Styrax japonicus the best out now. Eriogynums nearly over. Hogweed of 8ft picked. Cinnabarinum hybrids near greenhouse good.
1931 – JCW
Harrow hybrids are remarkable, great big tree shrubs and really refined pinks in many colours. Magnolia parviflora has given and is giving in three cases a lot of flowers.
My own seedling hypoleuca is about the best flower I have seen of the old magnolia.
1930 – JCW
Much as in 1915.
1915 – JCW
Rose nia R brunonis only starting. Wilson’s Fortunei wane and so A ‘Mikado’. Escallonia pteroclada coming on. Escallonia langleyense good. Mitraria fair. R moyesii goes back.
1901 – JCW
Returned after a months absence much as on the other side, only later, a fair lot of roses open, Anna Alexis an easy first, but they are old plants, Abelia floribunda very good.
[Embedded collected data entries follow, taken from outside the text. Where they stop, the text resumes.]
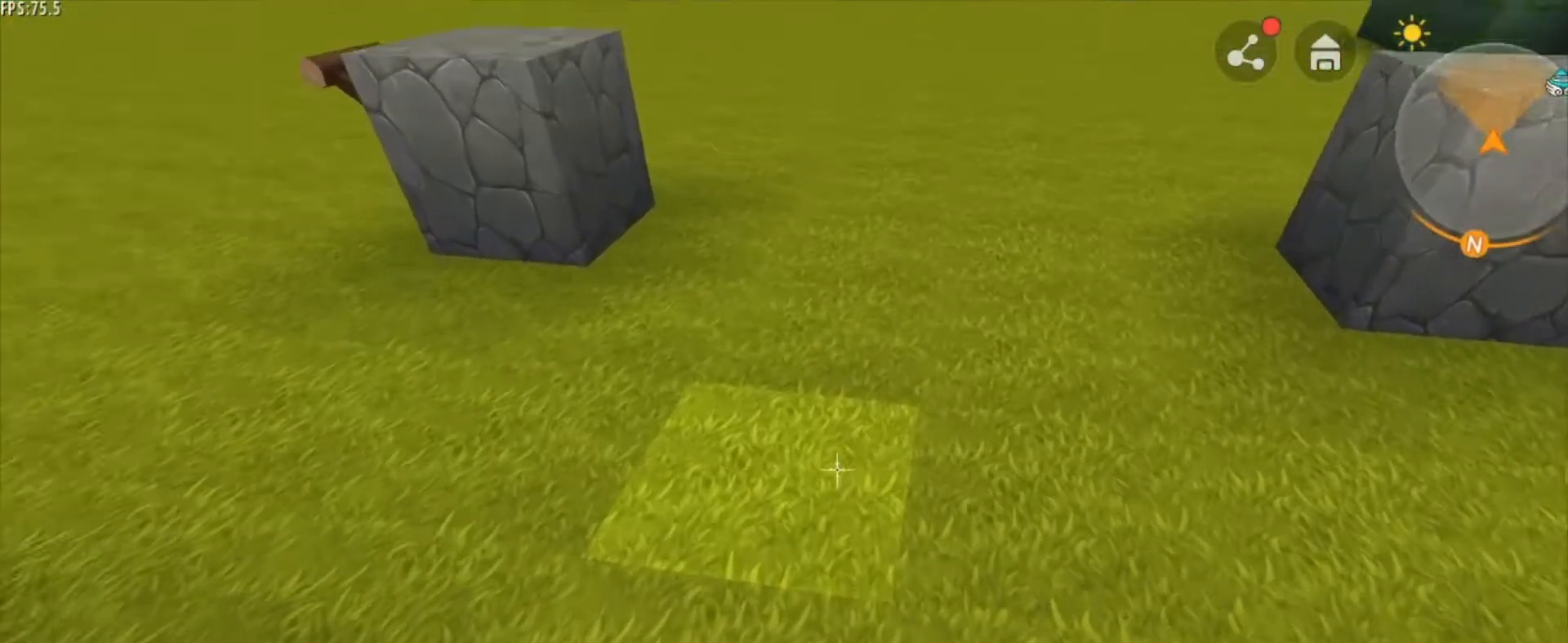
{"keys": [], "mouse": [], "mouse_move": "still", "events": []}
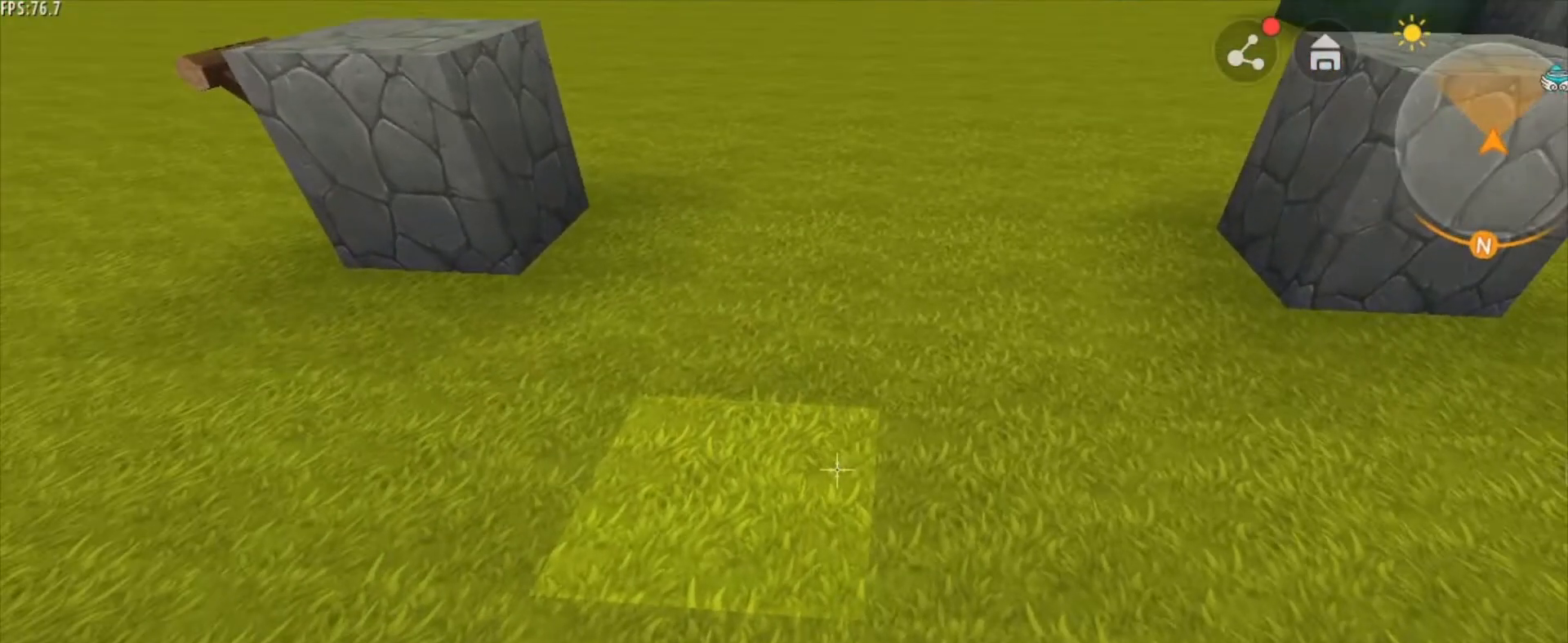
{"keys": [], "mouse": [], "mouse_move": "still", "events": []}
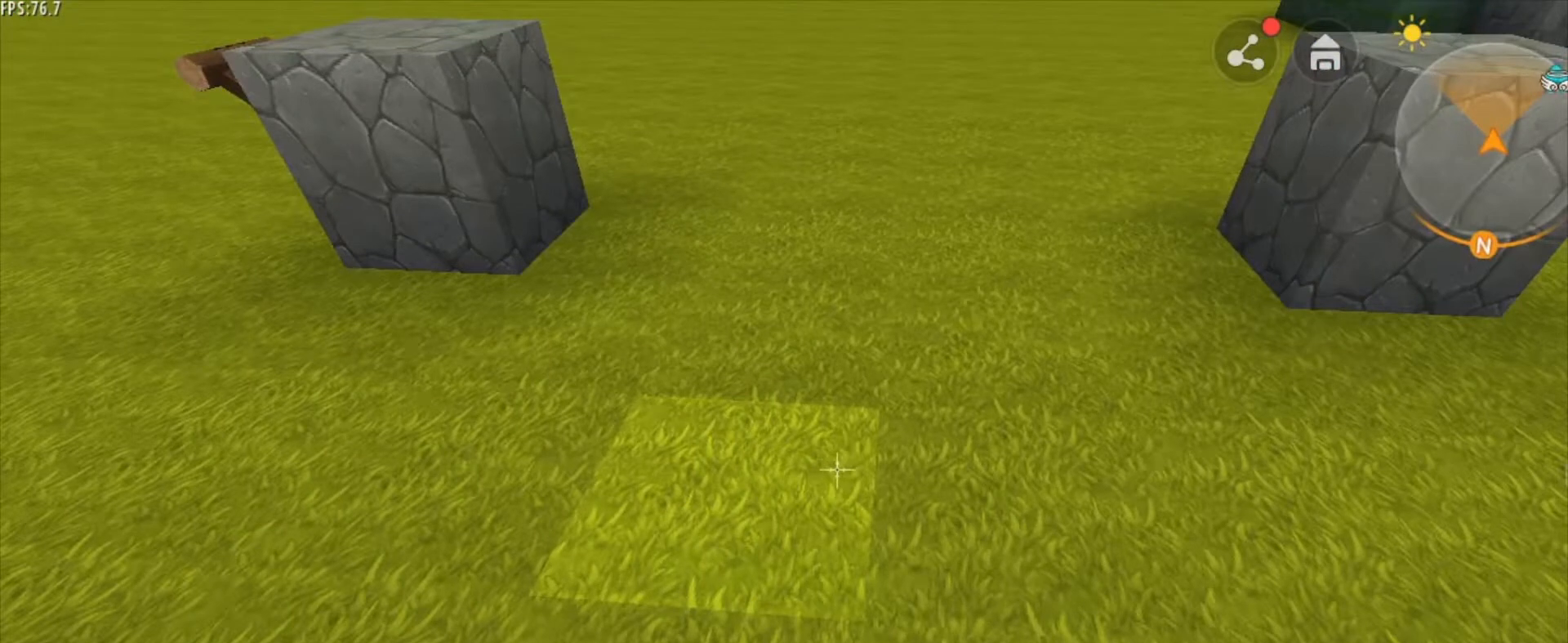
{"keys": [], "mouse": [], "mouse_move": "still", "events": [[376, "mouse_right", "down"], [501, "mouse_right", "up"]]}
Several daffs not dead yet. No Nigra’s [bamboo] over 3 feet high.
1900 – JCW
Romneya coutleri just opening, everything later than on the other side.
The report on Ventnor bot. garden is, I’m afraid, not untypical for some. It needs a staff which is deeply engaged in its task and can cope with overgrowing plants. To some plants: Here, Corylus colurna (sic) is a street and forest tree, similar Quercus rubra which is an important timber tree, reaching quickly large dimensions. Arbutus xalapensis sic, the x belongs to the species name. Quercus x crenata is Qu. cerris x suber in newer taxonomy, a bastard occuring rarely in I. and F. Diospyros glaucifolia is present in Strasbourg bot. garden, as labelled; same with Maclura pomifera, wide crown on impressive trunk. Dacrydium cupr. can have no pending branches as a mature tree. Ceratonia siliqua (sic) is quite frost tender, beware. (Pistacia lentiscus looks similar and is hardy here) The description fits the growth habit of Prumnopitys taxifolia with its peculiar youth phase , a curious and interresting tree. Read Reevesia sinica. Tetrapanax grows to large dimensions here too, and withstands drought.